■ **ТЕКСТ СТРАНИЦЫ**:
+-------+

7. РОССИЯ ВО МГЛЕ?

7. РОССИЯ ВО МГЛЕ?

Недавно президентом Российской Федерации В.В.Путиным была утверждена концепция российской внешней политики. Чиновничество создало достаточно объемный документ, который представляет собой образчик российской политической импотенции и краснобайства. Смею утверждать, что концепция появилась на свет не вовремя и не к месту, не могла отразить интеллектуальный потенциал наших дипломатов и ученых по ряду объективных обстоятельств: внутриполитическая борьба, неопределенность основных направлений политического курса нового Президента России, межведомственная борьба, динамика переорганизации политической системы.

Однако документ не может не привлечь внимание своей профессиональной эклектичностью и достаточно откровенной иллюстрацией государственного бессилия. В рамки документа укладываются как в прокрустово ложе любые сценарии поведения России на международной арене. В документе нет ответов на важнейшие вопросы: кто наши союзники, кто наши партнеры, кто наши соперники, кто наши враги, да и какое место России в современный международно-политических процессах. Нет собственного проекта, собственной стратегии, но есть готовность к участию в чужих программах, проектах, форматах. Отсутствует оценка характера современной глобализации как инструмента политики.

Идея снижения рисков для России при ее интеграции в мировое сообщество не развернута в сценарном и аксиоматическом плане. В концепции соседствует осуждение "гуманитарной интервенции" и "ограниченного суверенитета" наряду с оценкой проводившейся ранее внешней политики соучастия в ряде международных акций как самостоятельной и конструктивной. Не требуется даже персонализации — требуется категоризация и прорисовка сценариев. Но их не имеется. Правда стыдливо указывается на приоритетность отношений с соседями России наряду с ООН-центризмом и желанием подчиняться глобальной интеграции. Наиболее острая проблема соблюдения прав человека, которая могла бы придать новую динамику российской внешней политике, заняла самое скромное место в документе, где ей уступает лишь тема информационного сопровождения внешнеполитической деятельности.

+-------+

■ **СОСТАВ НАБОРА ДАННЫХ**:
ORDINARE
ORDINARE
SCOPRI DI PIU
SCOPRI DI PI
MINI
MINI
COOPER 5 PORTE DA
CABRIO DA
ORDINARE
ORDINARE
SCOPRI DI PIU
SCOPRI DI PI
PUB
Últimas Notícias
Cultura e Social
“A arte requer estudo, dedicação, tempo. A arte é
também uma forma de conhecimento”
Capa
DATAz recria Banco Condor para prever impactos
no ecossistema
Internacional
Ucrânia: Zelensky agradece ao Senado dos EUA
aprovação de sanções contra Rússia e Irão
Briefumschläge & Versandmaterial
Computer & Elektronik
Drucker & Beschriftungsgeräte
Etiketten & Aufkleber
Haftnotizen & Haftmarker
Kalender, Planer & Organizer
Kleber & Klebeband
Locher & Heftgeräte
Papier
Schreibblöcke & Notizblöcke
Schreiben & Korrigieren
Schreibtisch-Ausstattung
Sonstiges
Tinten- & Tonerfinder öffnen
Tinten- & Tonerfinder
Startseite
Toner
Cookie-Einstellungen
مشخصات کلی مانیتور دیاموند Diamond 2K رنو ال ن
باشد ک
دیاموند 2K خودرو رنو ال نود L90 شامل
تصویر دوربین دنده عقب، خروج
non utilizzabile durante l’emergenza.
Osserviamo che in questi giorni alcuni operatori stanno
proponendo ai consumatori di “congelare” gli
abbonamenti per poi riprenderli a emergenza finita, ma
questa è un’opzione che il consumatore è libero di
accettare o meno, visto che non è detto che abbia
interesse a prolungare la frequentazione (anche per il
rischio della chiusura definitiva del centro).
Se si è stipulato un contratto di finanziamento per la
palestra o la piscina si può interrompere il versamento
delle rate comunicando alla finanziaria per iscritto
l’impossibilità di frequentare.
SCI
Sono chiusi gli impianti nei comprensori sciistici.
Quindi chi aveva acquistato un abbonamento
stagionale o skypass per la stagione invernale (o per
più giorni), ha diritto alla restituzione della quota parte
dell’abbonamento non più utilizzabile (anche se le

+-------+

■ **ОБ УПРАЖНЕНИИ**: Перечислите все обстоятельства, из-за которых, согласно тексту о концепции внешней политики, концепция не могла отразить интеллектуальный потенциал дипломатов и ученых. Записи взяты из другого источника.

■ **ОТВЕТ**:
- внутриполитическая борьба
- неопределенность основных направлений политического курса нового Президента России
- межведомственная борьба
- динамика переорганизации политической системы